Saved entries
:::

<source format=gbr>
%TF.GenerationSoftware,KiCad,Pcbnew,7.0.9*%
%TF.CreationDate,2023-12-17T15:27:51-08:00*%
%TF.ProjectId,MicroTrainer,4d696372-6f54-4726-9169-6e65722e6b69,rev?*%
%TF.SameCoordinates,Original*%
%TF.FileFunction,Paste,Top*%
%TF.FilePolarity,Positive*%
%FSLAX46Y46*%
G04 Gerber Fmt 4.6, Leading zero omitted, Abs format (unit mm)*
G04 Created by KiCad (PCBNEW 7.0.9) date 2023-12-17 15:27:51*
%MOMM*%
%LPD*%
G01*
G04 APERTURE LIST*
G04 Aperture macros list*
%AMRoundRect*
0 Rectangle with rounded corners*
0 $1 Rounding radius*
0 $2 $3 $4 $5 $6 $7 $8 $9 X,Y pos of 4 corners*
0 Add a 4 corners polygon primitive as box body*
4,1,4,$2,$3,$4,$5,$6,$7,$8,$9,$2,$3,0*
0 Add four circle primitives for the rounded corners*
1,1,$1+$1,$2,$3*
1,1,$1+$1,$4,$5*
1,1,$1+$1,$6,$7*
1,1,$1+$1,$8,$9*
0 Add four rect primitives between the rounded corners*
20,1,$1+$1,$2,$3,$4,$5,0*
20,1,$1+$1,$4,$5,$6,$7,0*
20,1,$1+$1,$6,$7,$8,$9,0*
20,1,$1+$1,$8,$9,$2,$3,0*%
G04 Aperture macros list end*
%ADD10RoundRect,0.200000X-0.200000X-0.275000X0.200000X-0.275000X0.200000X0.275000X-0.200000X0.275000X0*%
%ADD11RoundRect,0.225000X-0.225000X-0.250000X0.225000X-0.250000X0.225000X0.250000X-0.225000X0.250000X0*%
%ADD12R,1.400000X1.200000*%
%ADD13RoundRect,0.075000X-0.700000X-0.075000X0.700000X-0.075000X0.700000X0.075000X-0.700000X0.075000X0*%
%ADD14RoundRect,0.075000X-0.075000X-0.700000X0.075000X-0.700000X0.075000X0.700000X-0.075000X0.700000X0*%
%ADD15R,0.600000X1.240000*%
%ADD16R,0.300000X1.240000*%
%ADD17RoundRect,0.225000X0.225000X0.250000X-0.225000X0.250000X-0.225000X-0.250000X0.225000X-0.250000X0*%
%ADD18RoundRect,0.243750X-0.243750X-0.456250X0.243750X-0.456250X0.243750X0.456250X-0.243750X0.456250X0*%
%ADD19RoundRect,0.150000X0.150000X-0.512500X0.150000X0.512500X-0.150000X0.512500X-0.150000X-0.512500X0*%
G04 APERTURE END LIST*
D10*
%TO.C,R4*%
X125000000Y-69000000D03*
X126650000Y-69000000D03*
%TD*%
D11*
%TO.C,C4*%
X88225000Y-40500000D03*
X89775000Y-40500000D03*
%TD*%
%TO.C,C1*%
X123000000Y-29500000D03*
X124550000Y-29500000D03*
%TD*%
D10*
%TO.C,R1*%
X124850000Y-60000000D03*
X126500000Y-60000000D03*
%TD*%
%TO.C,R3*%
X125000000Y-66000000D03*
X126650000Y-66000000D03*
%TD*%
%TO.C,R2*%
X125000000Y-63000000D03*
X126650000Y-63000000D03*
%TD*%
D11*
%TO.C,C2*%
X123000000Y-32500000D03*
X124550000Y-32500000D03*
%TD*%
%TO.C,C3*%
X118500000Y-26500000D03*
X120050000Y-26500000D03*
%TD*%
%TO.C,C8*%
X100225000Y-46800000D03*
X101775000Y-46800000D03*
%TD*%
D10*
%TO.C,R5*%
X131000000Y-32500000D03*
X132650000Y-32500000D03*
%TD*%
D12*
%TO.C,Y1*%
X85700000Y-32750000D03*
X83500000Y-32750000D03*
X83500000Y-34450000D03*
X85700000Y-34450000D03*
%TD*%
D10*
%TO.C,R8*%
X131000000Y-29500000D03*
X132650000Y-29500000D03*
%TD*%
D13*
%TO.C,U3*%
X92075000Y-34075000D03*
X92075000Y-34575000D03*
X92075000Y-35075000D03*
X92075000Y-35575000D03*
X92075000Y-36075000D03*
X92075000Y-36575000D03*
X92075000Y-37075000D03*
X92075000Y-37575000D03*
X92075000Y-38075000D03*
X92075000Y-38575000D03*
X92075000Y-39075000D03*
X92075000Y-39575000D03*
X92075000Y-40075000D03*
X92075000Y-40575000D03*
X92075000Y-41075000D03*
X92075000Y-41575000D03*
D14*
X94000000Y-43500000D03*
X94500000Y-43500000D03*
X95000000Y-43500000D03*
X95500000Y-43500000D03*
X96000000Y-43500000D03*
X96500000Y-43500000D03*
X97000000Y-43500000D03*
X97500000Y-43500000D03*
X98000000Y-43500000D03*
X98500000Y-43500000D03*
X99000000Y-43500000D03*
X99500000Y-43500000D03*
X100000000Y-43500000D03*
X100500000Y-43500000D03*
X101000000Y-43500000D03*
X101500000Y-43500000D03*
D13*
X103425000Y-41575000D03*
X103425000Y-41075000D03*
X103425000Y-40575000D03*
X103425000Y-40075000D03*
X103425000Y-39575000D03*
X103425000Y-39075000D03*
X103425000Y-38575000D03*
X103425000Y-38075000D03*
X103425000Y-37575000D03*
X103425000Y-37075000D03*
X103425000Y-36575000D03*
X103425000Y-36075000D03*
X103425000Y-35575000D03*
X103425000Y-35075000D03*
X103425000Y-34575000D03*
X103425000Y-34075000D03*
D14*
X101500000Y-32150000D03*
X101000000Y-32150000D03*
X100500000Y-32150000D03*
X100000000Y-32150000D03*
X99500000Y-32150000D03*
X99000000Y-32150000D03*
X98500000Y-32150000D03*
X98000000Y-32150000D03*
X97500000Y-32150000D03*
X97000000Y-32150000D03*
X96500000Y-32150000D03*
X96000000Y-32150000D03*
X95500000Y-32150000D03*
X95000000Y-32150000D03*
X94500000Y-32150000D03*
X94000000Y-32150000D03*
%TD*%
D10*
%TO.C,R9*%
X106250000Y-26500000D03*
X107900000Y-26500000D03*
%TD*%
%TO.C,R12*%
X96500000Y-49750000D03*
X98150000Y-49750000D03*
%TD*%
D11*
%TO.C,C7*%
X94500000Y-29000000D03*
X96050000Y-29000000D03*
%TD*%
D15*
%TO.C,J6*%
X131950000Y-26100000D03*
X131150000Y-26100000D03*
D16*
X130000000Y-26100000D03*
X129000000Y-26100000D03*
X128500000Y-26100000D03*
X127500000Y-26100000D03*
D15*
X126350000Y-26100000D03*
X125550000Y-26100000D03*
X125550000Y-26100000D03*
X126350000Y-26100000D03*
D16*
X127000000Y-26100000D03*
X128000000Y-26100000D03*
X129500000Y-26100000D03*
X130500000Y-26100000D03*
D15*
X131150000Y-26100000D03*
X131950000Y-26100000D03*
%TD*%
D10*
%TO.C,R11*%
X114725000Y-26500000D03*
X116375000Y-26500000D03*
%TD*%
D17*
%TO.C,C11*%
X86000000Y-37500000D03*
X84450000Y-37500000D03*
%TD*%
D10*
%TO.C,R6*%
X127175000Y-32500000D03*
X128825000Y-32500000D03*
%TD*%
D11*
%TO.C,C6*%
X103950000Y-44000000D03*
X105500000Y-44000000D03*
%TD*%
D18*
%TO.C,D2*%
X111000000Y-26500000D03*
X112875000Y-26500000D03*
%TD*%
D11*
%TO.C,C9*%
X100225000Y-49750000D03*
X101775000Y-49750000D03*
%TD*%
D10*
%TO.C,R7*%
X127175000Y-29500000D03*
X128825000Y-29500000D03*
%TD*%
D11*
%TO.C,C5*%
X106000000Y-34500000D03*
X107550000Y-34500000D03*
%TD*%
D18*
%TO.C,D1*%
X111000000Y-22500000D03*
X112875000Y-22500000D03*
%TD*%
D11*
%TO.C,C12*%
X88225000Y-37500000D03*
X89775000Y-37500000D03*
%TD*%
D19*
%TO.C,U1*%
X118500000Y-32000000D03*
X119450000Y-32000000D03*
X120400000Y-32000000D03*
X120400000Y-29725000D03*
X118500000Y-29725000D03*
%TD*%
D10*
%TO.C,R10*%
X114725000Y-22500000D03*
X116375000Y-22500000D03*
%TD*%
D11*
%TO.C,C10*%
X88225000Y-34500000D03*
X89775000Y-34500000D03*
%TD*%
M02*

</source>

:::

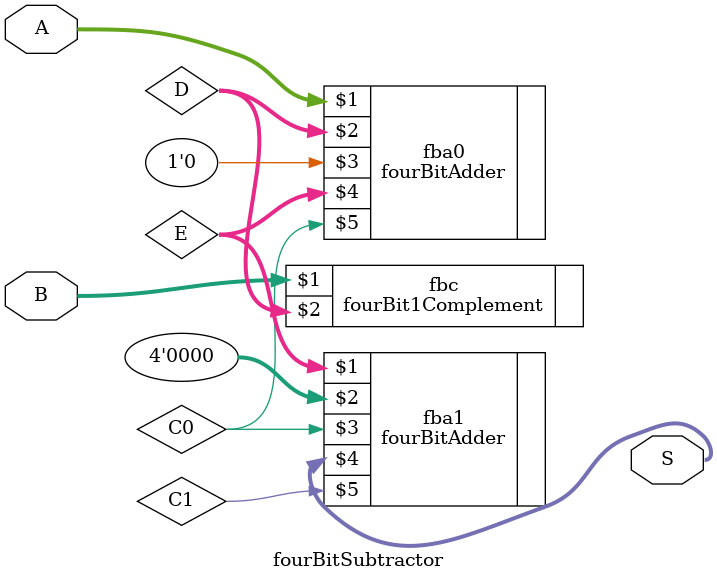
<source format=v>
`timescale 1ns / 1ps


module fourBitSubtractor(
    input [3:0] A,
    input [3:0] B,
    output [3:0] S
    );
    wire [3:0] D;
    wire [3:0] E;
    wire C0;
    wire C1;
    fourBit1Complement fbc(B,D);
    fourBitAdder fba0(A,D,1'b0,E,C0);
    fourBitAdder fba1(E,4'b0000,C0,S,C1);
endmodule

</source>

:::

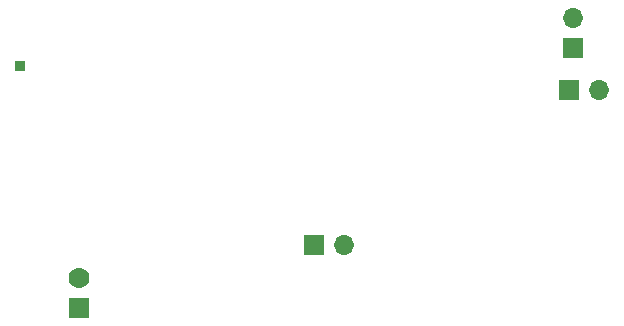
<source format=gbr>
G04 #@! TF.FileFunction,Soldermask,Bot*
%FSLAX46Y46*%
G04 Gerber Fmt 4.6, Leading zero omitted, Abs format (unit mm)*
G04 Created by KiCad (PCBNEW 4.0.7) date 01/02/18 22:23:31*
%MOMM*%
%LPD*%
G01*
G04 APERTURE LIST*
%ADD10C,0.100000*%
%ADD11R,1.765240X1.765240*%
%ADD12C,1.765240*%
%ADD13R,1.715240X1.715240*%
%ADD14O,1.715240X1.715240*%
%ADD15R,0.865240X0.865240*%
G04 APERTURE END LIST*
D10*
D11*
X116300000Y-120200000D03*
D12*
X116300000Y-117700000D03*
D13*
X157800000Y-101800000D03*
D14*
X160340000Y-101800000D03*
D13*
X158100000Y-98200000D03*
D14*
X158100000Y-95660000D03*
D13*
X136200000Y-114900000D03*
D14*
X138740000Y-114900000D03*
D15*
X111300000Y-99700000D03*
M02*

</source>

:::

* [ABOUT THIS TASK] Wherever a line in the records contains the word "format", copy that line.

* [TASK RESULT]
<source format=gbr>
G04 Gerber Fmt 4.6, Leading zero omitted, Abs format (unit mm)*
<source format=v>
<source format=gbr>
G04 Gerber Fmt 4.6, Leading zero omitted, Abs format (unit mm)*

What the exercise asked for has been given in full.